Would you return every entry below exactly as written, without its images?
=======
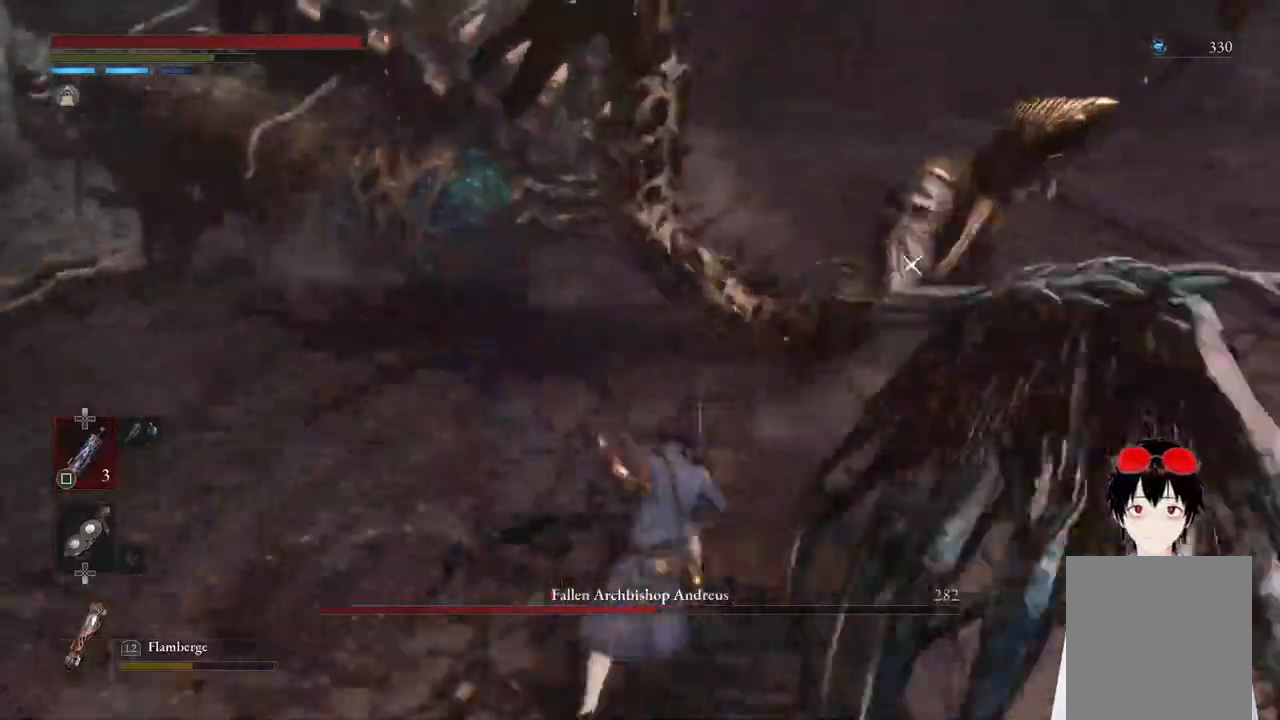
{"buttons": ["L1"], "left_stick": "right", "right_stick": "center", "events": [[367, "left_stick", "right"], [383, "L1", "down"]]}
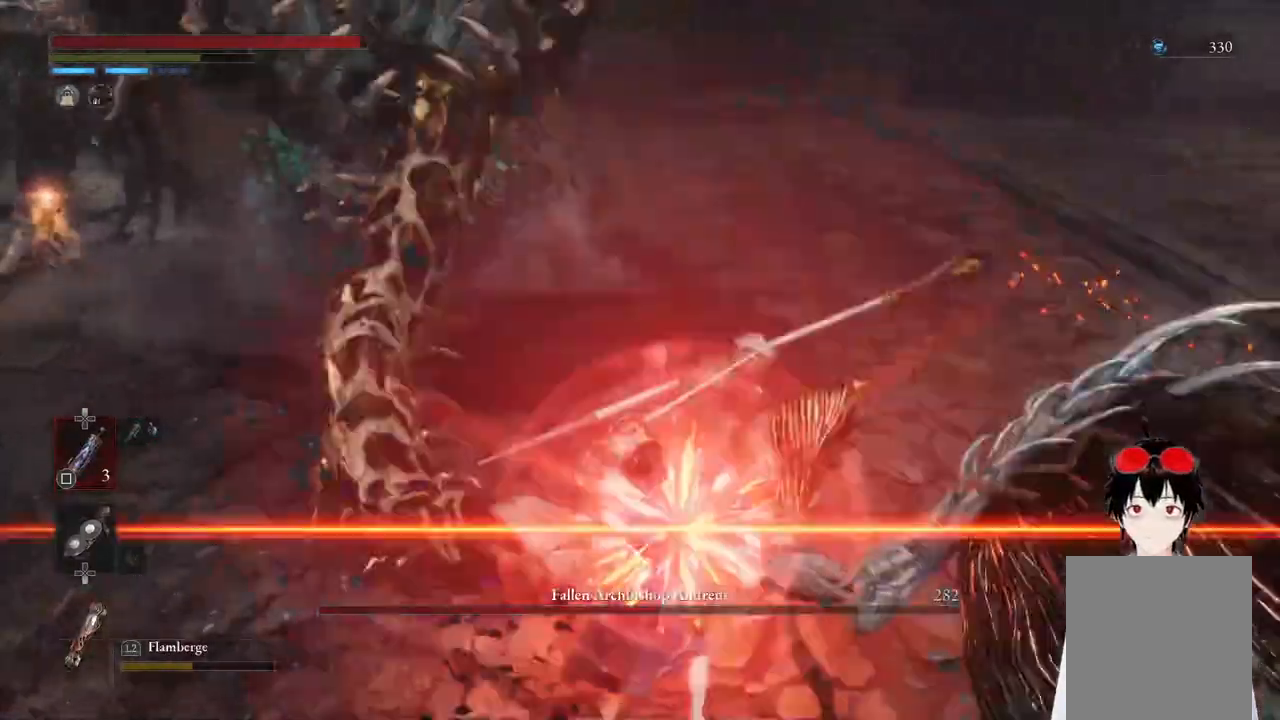
{"buttons": [], "left_stick": "down", "right_stick": "center", "events": [[233, "left_stick", "center"], [283, "L1", "up"], [483, "left_stick", "down"]]}
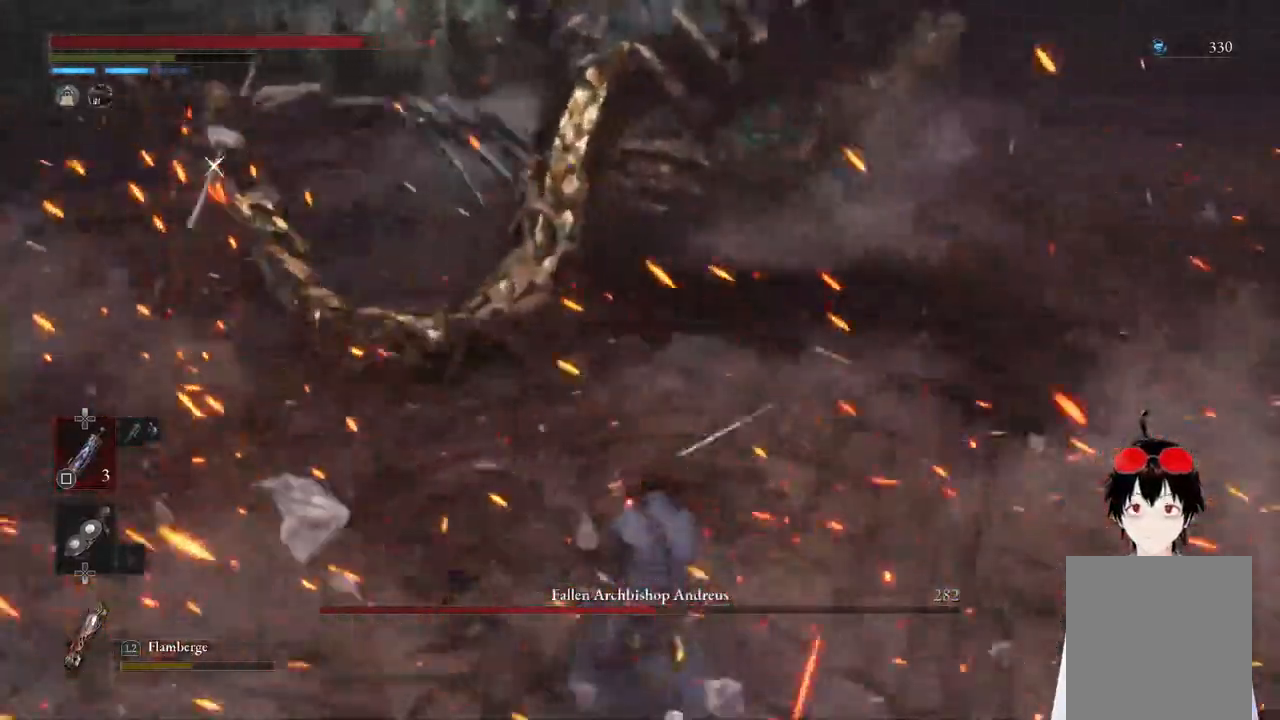
{"buttons": [], "left_stick": "center", "right_stick": "center", "events": [[383, "left_stick", "center"]]}
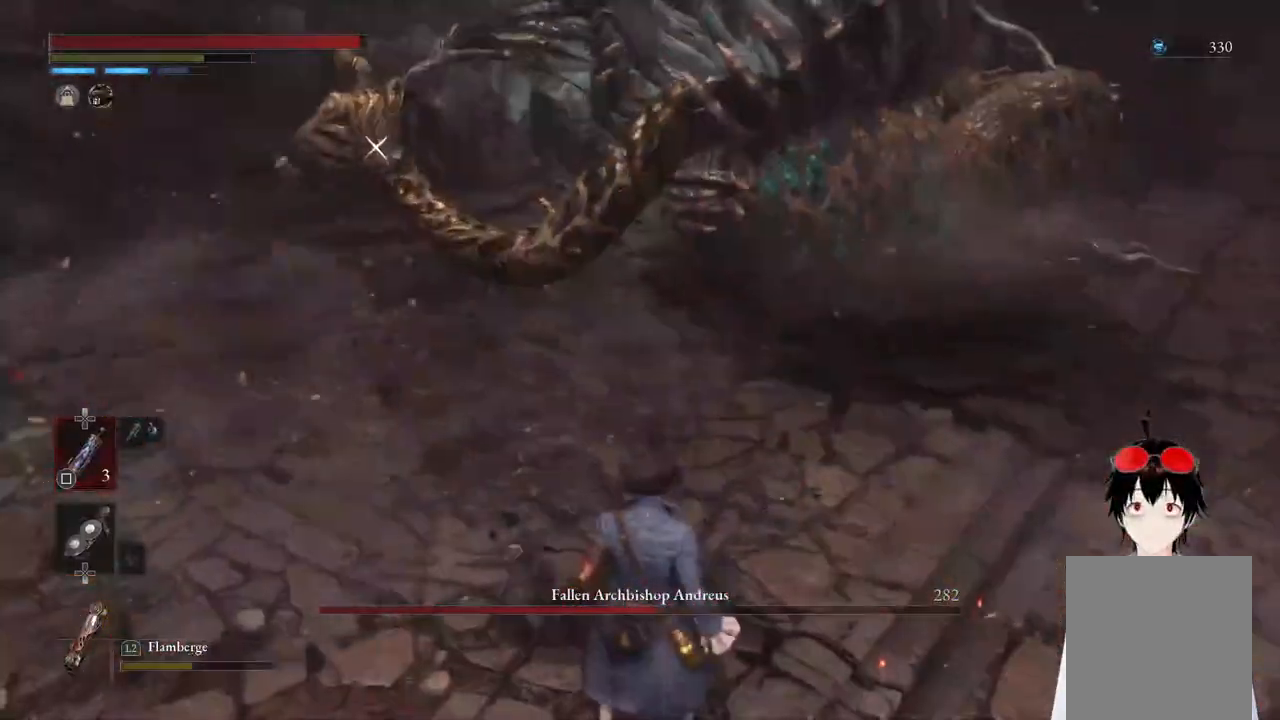
{"buttons": ["L1"], "left_stick": "up-left", "right_stick": "center", "events": [[300, "L1", "down"], [333, "left_stick", "left"], [467, "left_stick", "up-left"]]}
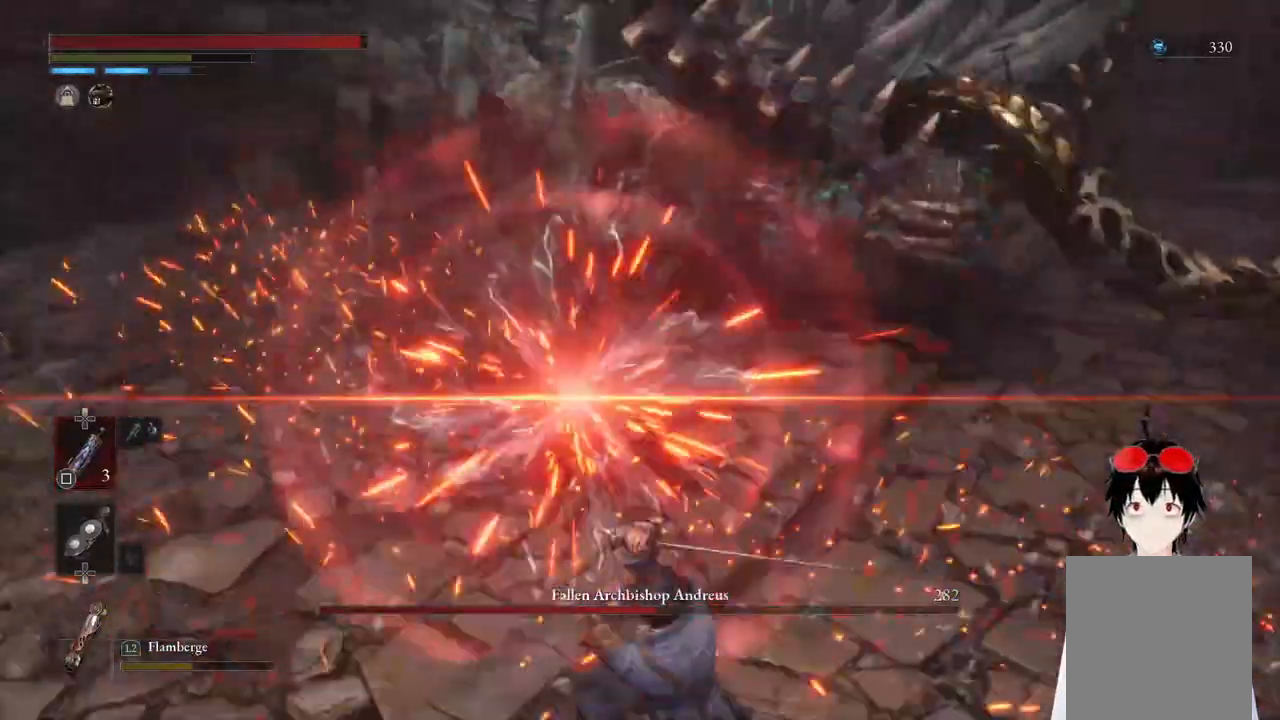
{"buttons": [], "left_stick": "up-right", "right_stick": "center", "events": [[133, "L1", "up"], [150, "left_stick", "center"], [400, "left_stick", "up-right"]]}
=======
TASK ANSWER —
{"buttons": ["L1"], "left_stick": "right", "right_stick": "center", "events": [[367, "left_stick", "right"], [383, "L1", "down"]]}
{"buttons": [], "left_stick": "down", "right_stick": "center", "events": [[233, "left_stick", "center"], [283, "L1", "up"], [483, "left_stick", "down"]]}
{"buttons": [], "left_stick": "center", "right_stick": "center", "events": [[383, "left_stick", "center"]]}
{"buttons": ["L1"], "left_stick": "up-left", "right_stick": "center", "events": [[300, "L1", "down"], [333, "left_stick", "left"], [467, "left_stick", "up-left"]]}
{"buttons": [], "left_stick": "up-right", "right_stick": "center", "events": [[133, "L1", "up"], [150, "left_stick", "center"], [400, "left_stick", "up-right"]]}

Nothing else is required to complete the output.